Head Related Transfer Function Explorer

Justin Cray (jgc232), Mihir Marathe (mmm389), and Junpeng Wang (jw2299)

Introduction

The purpose of this final project is to implement an FPGA based head related transfer function (HRTF) system. The goal of the HRTF is sound spatialization, where a sound is played in a way such that a person wearing headphones will think the sound is coming from a location in space around their head. In practice the mock spacalization is acheived through filtering the left and right outputs of the music separately, through different FIR filters. These filters are based on filters determined by researchers at UC David (see references.)

Our project utilizes HRTFs in two ways. First, the system allows a user to identify the HRTF which corresponds to their own personal head parameters. While every human has a different HRTF, we can identify a similar enough HRTF such that the user should observe very similar effects to the fully accurate HRTFs. We accomplish this through identifying similar HRTFs and having users test and validate the functions. The second functionality is playing three different sample sounds. Once we've identified a sufficent HRTF, we can emulate spacial sound using convolution and play the sound out of the audio codec of the FPGA.



High Level Design

The FPGA can be considered a soundcard in our system. The HPS is preload with the FPGA fabric with HRIR transfer function and one discrete sample of sound input at each full cycle of the FPGA state machine. The bulk of information is transferred with a shared SRAM that contains 402 32-bit entries. Once the information is ready, the FPGA does the convolution and outputs the sound directly into the audio FIFO. Beside the audio processing and output, everything else, including VGA user interface and HRIR down-selection, are done on the HPS part of the system.

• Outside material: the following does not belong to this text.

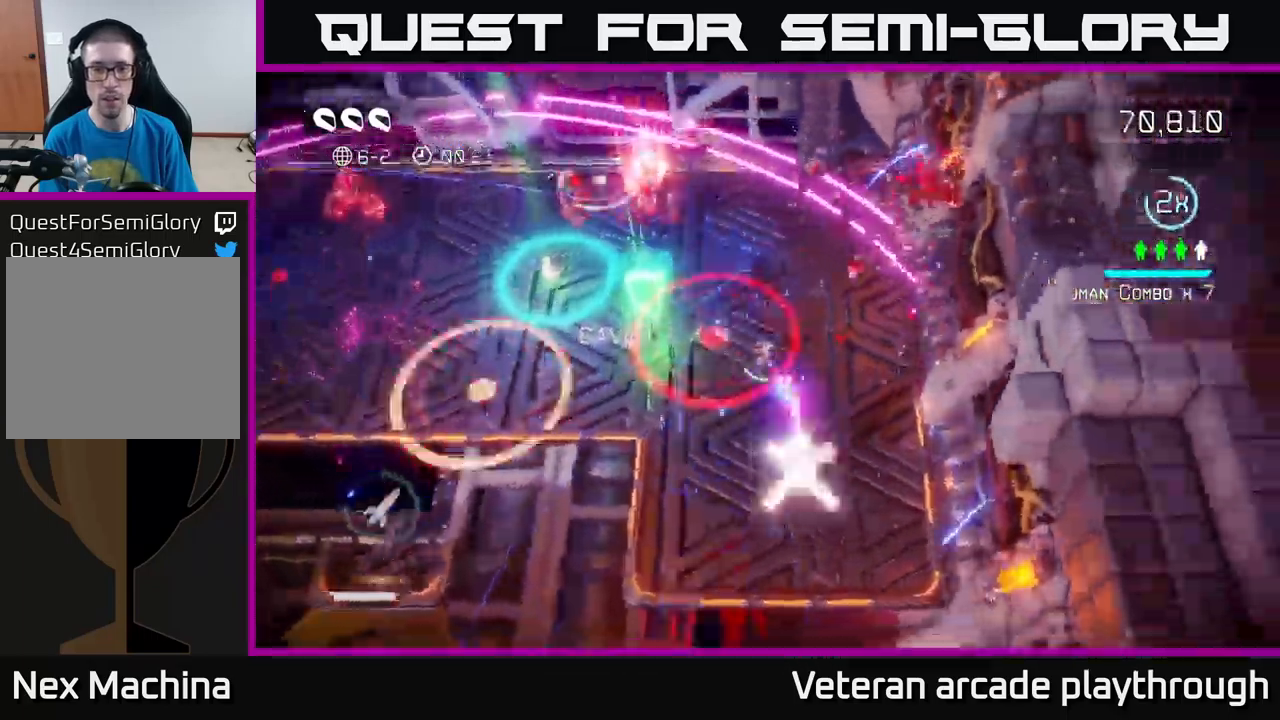
{"buttons": [], "left_stick": "right", "right_stick": "down", "events": [[117, "left_stick", "center"], [467, "left_stick", "right"]]}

Figure 1: Block Diagram of Overall Design


Hardware

Math Considerations & Convolution Logic

The HRIR transfer data for each elevation, azimuth and subject combination has 200 data points, precise to 1e-6. Each sample of the audio input are normalized so that each has amplitude less than 1. Therefore, the largest amplitude output of a convoluted sample is 200. Given the amplitude and precision requirement, we decided to use 10.17 fixed point scheme in the convolution calculation.

The convolution is done by a long chain of datapath, containing 200 27-bit datapath registers for each of the left and right audio channel. S stand for time-domain sound input sample, and H stand for HRIR data.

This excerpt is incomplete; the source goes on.